**WORK ORDER:**
Reproduce all of the data below without alteration; exclude every picture.
───── MATERIAL PROVIDED ─────
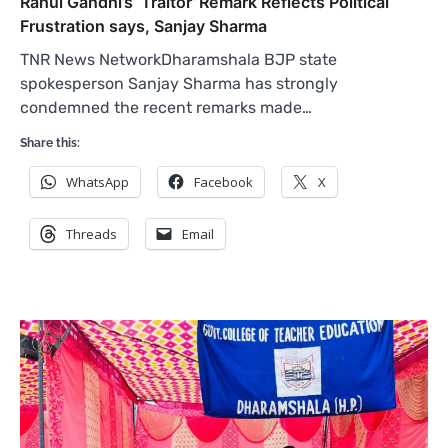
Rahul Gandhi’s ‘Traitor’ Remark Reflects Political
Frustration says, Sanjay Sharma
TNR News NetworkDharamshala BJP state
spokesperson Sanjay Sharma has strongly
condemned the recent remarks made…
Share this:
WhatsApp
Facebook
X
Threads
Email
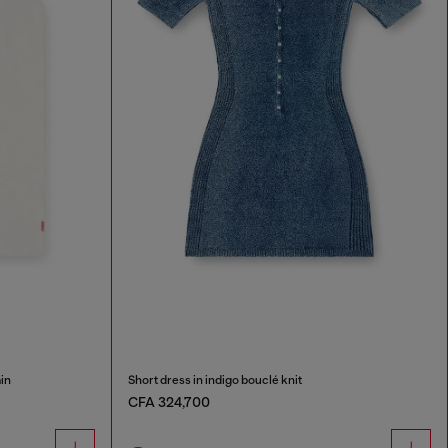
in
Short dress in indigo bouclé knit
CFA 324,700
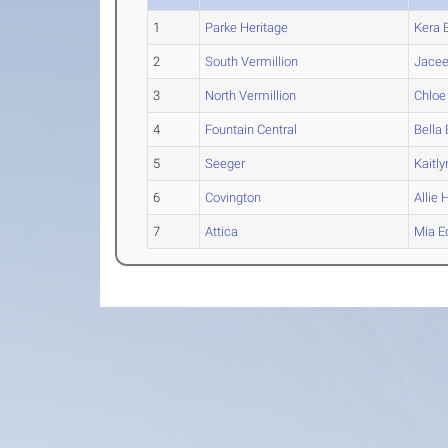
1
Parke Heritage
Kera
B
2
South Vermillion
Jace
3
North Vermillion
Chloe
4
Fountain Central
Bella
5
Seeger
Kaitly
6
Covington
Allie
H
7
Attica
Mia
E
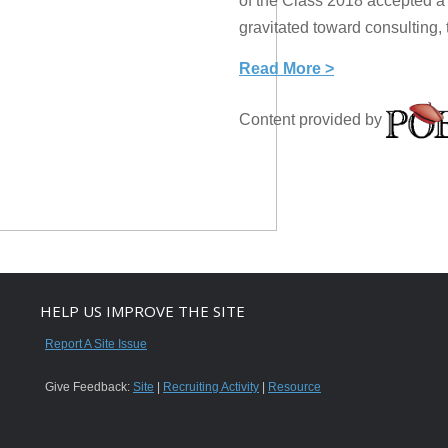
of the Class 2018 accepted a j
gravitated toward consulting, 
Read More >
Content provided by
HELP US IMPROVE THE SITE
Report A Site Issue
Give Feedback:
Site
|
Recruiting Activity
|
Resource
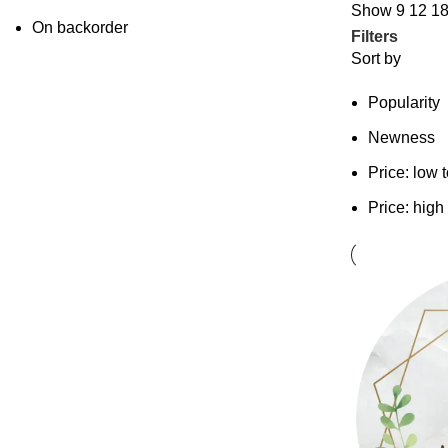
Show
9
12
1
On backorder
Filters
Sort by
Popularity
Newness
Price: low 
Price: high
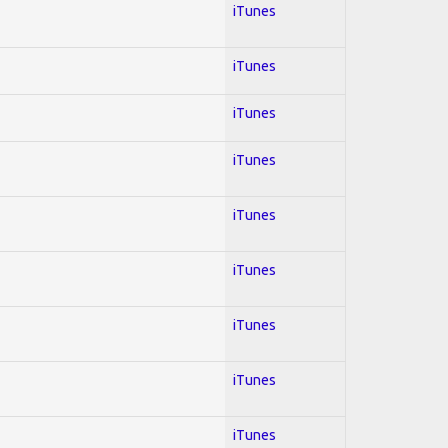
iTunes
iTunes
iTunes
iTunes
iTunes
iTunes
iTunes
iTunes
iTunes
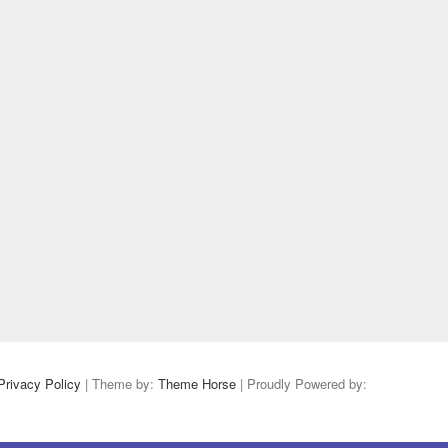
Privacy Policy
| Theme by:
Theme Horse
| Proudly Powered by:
─────
**REPLY TO THE TASK:**
Rahul Gandhi’s ‘Traitor’ Remark Reflects Political
Frustration says, Sanjay Sharma
TNR News NetworkDharamshala BJP state
spokesperson Sanjay Sharma has strongly
condemned the recent remarks made…
Share this:
WhatsApp
Facebook
X
Threads
Email
in
Short dress in indigo bouclé knit
CFA 324,700
1
Parke Heritage
Kera
B
2
South Vermillion
Jace
3
North Vermillion
Chloe
4
Fountain Central
Bella
5
Seeger
Kaitly
6
Covington
Allie
H
7
Attica
Mia
E
of the Class 2018 accepted a j
gravitated toward consulting, 
Read More >
Content provided by
HELP US IMPROVE THE SITE
Report A Site Issue
Give Feedback:
Site
|
Recruiting Activity
|
Resource
Show
9
12
1
On backorder
Filters
Sort by
Popularity
Newness
Price: low 
Price: high
iTunes
iTunes
iTunes
iTunes
iTunes
iTunes
iTunes
iTunes
iTunes
Privacy Policy
| Theme by:
Theme Horse
| Proudly Powered by:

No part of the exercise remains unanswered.